CBA lifts dividend as profits rise by 11 per cent to $9.6 billion

The Commonwealth Bank has notched up a $9.6 billion profit and will lift its dividend, after the banking giant’s bottom line benefited from solid loan growth and cuts to its bad debt charges.

As CBA delivered its full-year results on Wednesday, chief executive Matt Comyn said households were in a strong position, but the bank expected a softening in consumer spending amid rising costs of living.

CBA will pay a final dividend of $2.10 a share.Credit:James Alcock

“Against many measures, Australian households and businesses are in a strong position given low unemployment, low underemployment, and strong non-mining investment. However inflation is high, and we have seen a rapid increase in the cash rate which is negatively impacting consumer confidence,” Comyn said.

The bank said cash profits rose 11 per cent to $9.6 billion, helped volume growth in its core businesses and a $355 million loan impairment benefit. CBA will pay a final dividend of $2.10 a share.

The consensus forecast among analysts had been for cash earnings of $9.24 billion, according to Citi analysts, and a final dividend of $2.09.
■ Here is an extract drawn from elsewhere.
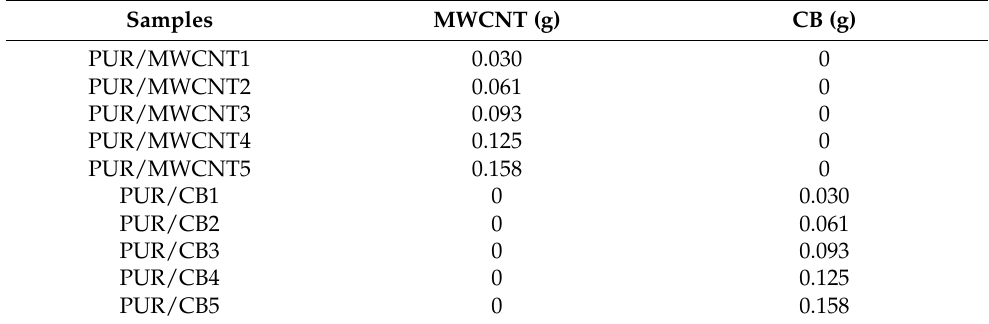
Table 1. Masses of MWCNT and CB to produce PUR/CB and PUR/MWCNT nanocomposites (in 3.0 g of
CBA’s result comes as investors are focused on how banks are being affected by rising interest rates, which have sparked fears of bad debts, and alongside a slowdown in the property market, which is a critical influence on banks’ loan growth.

chief executive Matt Comyn said households were in a strong position, but the bank expected a softening in consumer spending amid rising costs of living.Credit:Alex Ellinghausen

At the same time, investors expect rising interest rates to ultimately widen banks’ profit margins, as lenders raise rates on loans more steeply than on deposits.

At CBA’s previous trading update in May, CBA had reported a squeeze on its margins due to stiff competition in the mortgage lending, alongside slower growth in the mortgage market.

In June, CBA economists predicted peak-to-trough declines in Sydney and Melbourne house prices of 18 per cent, in response to aggressive interest rate hikes from the Reserve Bank.